Mi alzo e lo guardo. È il 1991, ho ventitré anni e lui, forse, diciannove. Negli ultimi dieci anni sono andato in palestra quasi tutti i giorni, accumulando un sacco di ore di combattimento. Nell’ultimo mese ho corso e marciato sotto il sole. Sono un nodo di rabbia. Gli vado incontro e capisco che si prepara a fare a botte. Gli scarico un ushiro geri, una tallonata da mulo, sullo sterno, senza neanche minacciarlo. Lo vedo volare in mezzo alla stanza: ha il volto pieno di paura. Lo guardo come mi ha insegnato il mio maestro: zanshin, atteggiamento. Gli passo accanto, mentre cerca di ricominciare a respirare, e recupero la mia rivista. Torno al mio posto sulla branda, fingendo di ignorarlo. Lo ascolto mentre riconquista la respirazione; dieci minuti interminabili.
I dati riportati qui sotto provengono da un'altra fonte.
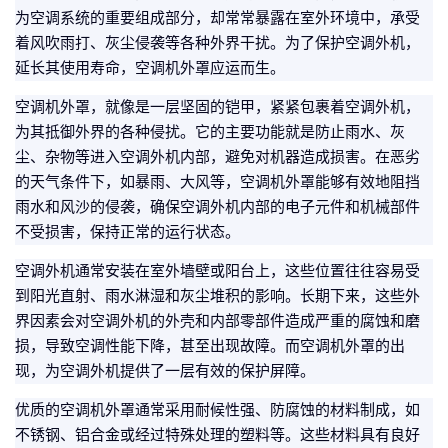
为空调系统的重要组成部分，却常常暴露在室外环境中，承受
着风吹雨打、灰尘侵袭等各种外界干扰。为了保护空调外机，
延长其使用寿命，空调机外罩应运而生。
空调机外罩，就像是一层坚固的铠甲，紧紧包裹着空调外机，
为其抵御外界的各种侵扰。它的主要功能就是防止雨水、灰
尘、杂物等进入空调外机内部，避免对机器造成损害。在恶劣
的天气条件下，如暴雨、大风等，空调机外罩能够有效地阻挡
雨水和风沙的侵袭，确保空调外机内部的电子元件和机械部件
不受损害，保持正常的运行状态。
空调外机通常安装在室外墙壁或阳台上，这些位置往往容易受
到阳光直射、雨水淋湿和灰尘堆积的影响。长期下来，这些外
界因素会对空调外机的外壳和内部零部件造成严重的腐蚀和磨
损，导致空调性能下降，甚至出现故障。而空调机外罩的出
现，为空调外机提供了一层有效的保护屏障。
优质的空调机外罩通常采用耐候性强、防腐蚀的材料制成，如
不锈钢、铝合金或经过特殊处理的塑料等。这些材料具有良好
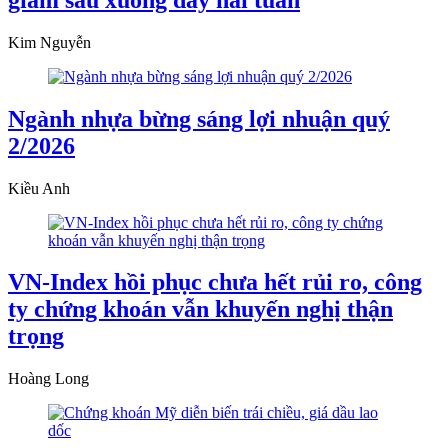
Kim Nguyễn
Ngành nhựa bừng sáng lợi nhuận quý
2/2026
Kiều Anh
VN-Index hồi phục chưa hết rủi ro, công
ty chứng khoán vẫn khuyến nghị thận
trọng
Hoàng Long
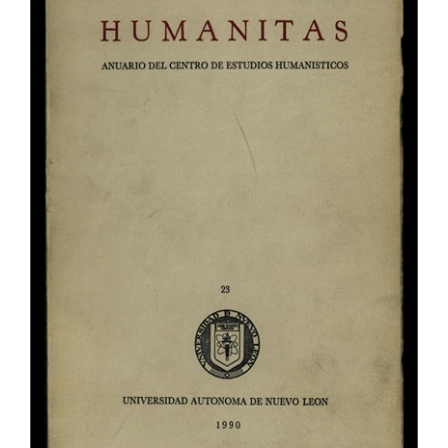
del
artículo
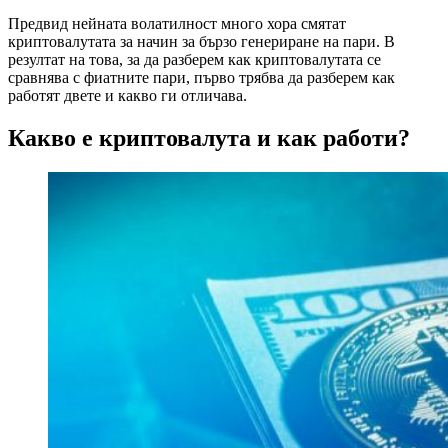
Предвид нейната волатилност много хора смятат
криптовалутата за начин за бързо генериране на пари. В
резултат на това, за да разберем как криптовалутата се
сравнява с фиатните пари, първо трябва да разберем как
работят двете и какво ги отличава.
Какво е криптовалута и как работи?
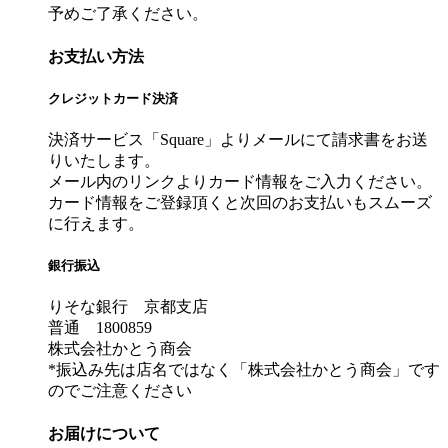
予めご了承ください。
お支払い方法
クレジットカード決済
決済サービス「Square」よりメールにて請求書をお送
りいたします。
メール内のリンクよりカード情報をご入力ください。
カード情報をご登録頂くと次回のお支払いもスムーズ
に行えます。
銀行振込
りそな銀行 京都支店
普通 1800859
株式会社かとう商会
*振込み先は店名ではなく「株式会社かとう商会」です
のでご注意ください
お届けについて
Aspetto che smetta di tossire. Lo vedo con la coda dell’occhio mentre si alza. Arranca verso la porta. Prima di uscire mi sibila un’ultima minaccia, ma non riesce quasi a parlare. Quando sono sicuro che è uscito dal corridoio, inizio a piangere. La rabbia se ne va con le lacrime, la vergogna per quella reazione spropositata è ancora qui, trent’anni dopo, mentre ti racconto questa storia.
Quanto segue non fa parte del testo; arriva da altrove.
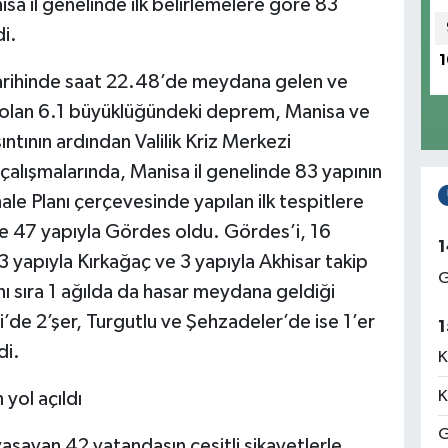
nisa il genelinde ilk belirlemelere göre 83
di.
1
tarihinde saat 22.48’de meydana gelen ve
si olan 6.1 büyüklüğündeki deprem, Manisa ve
sıntının ardından Valilik Kriz Merkezi
çalışmalarında, Manisa il genelinde 83 yapının
hale Planı çerçevesinde yapılan ilk tespitlere
e 47 yapıyla Gördes oldu. Gördes’i, 16
1
3 yapıyla Kırkağaç ve 3 yapıyla Akhisar takip
G
nı sıra 1 ağılda da hasar meydana geldiği
i’de 2’şer, Turgutlu ve Şehzadeler’de ise 1’er
1
di.
K
K
yol açıldı
G
aşayan 42 vatandaşın çeşitli şikayetlerle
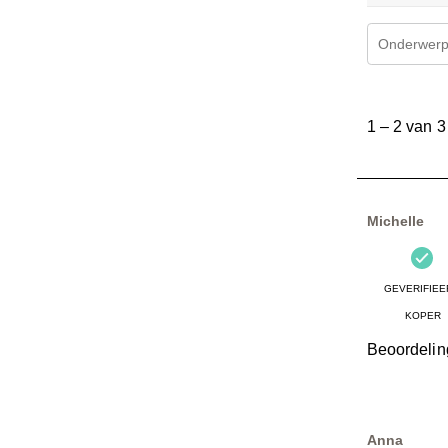
Onderwerpe
1
tot
1
–
2 van 3
2
van
3
Beoordelinge
Michelle
GEVERIFIEE
KOPER
Beoordelin
Anna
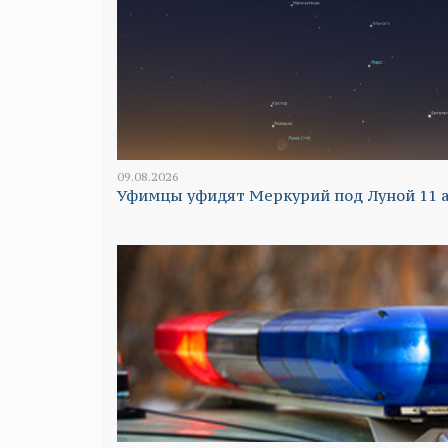
09.08.2026
Уфимцы уфидят Меркурий под Луной 11 а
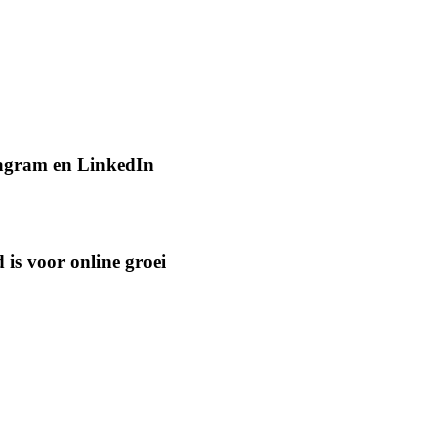
tagram en LinkedIn
is voor online groei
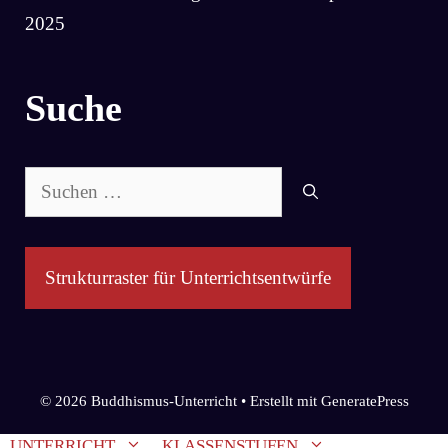
2025
Suche
Suchen
nach:
Strukturraster für Unterrichtsentwürfe
© 2026 Buddhismus-Unterricht
• Erstellt mit
GeneratePress
UNTERRICHT
KLASSENSTUFEN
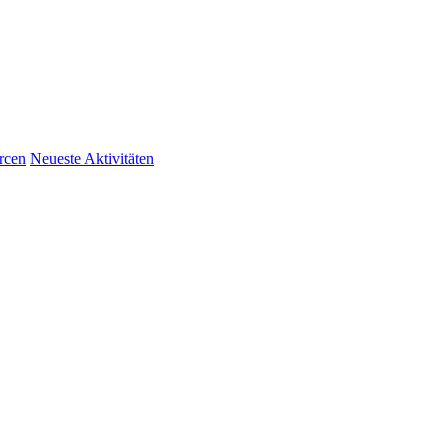
rcen
Neueste Aktivitäten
Anni dopo avrei scoperto che, in quegli stessi giorni, Magnus era entrato nell’ufficio di Luigi Bernardi sbraitando rabbioso. Teneva in mano quello stesso numero di “Nova Express”, il quarto, e lo sfogliava rapidamente per trovare la pagina della pantera e dell’aquila. «GUARDA CHE SCHIFO! PENSI CHE GALEP AVREBBE DISEGNATO COSÌ QUESTA SCENA?». Una rivista che mirava alla qualità che poteva sovrastare la quantità doveva gestire la rabbia di autori geniali che non potevano tollerare cedimenti. [Onofrio Catacchio, di recente, mi ha spiegato che lo scontro era nato perché Magnus aveva scoperto che i diritti per l’Italia di Gibbons avevano, a pagina, un prezzo più alto di quello riconosciuto per la prima pubblicazione delle Femmine Incantate. Magnus non l’aveva presa bene e, diciamocelo, aveva ragione.]

Ripenso alla rabbia di Magnus e recupero un po’ di serenità. Per svuotarmi dell’oppressivo senso di vergogna, riprendo in mano quel vecchio numero di “Nova Express” e lo sfoglio. Con calma. Cerco di estrarre il senso delle riviste di Bernardi, che ho sempre amato, guardando quel singolo numero. Dopo Miller e Gibbons, un articolo su come si leggono i manga, un fumetto di Jean-Pierre Dionnet e Beb Deum, una chiacchierata tra Antonio Faeti e Lorenzo Mattotti seguita da due tavole di quest’ultimo, una storia di Garth Ennis e Glenn Fabry, un pezzo sullo stato della satira, un episodio di 31-12-1999 di Roberto Baldazzini e Lorena Canossa in cui compaiono corpi eroticissimi, un racconto di James Crumley illustrato da Catacchio, e, poco prima della distesa di notizie e recensioni con cui si chiude il numero, arriva l’illuminazione. Il pornazzo, tanto ambito dal mio sgradevole commilitone, ce lo avevo in mano.

Il quarto episodio di Black Kiss di Howard Chaykin è il cuore nerissimo di uno dei pochi, pochissimi, capolavori che la pornografia abbia mai prodotto. Dagmar, Beverly e Cass vanno a letto: un threesome secondo la precisa classificazione tassonomica dei portali di pornografia. Mi concentro sul volto stupito di Cass quando scopre a cosa si riferisce Dagmar quando parla di «cosa possono fare 18 centimetri montati su un metro e settanta di biondo ardore».

Dannazione! Ce li avevo i pornazzi per quell’idiota. Non serviva colpirlo e vergognarsi per tutta la vita.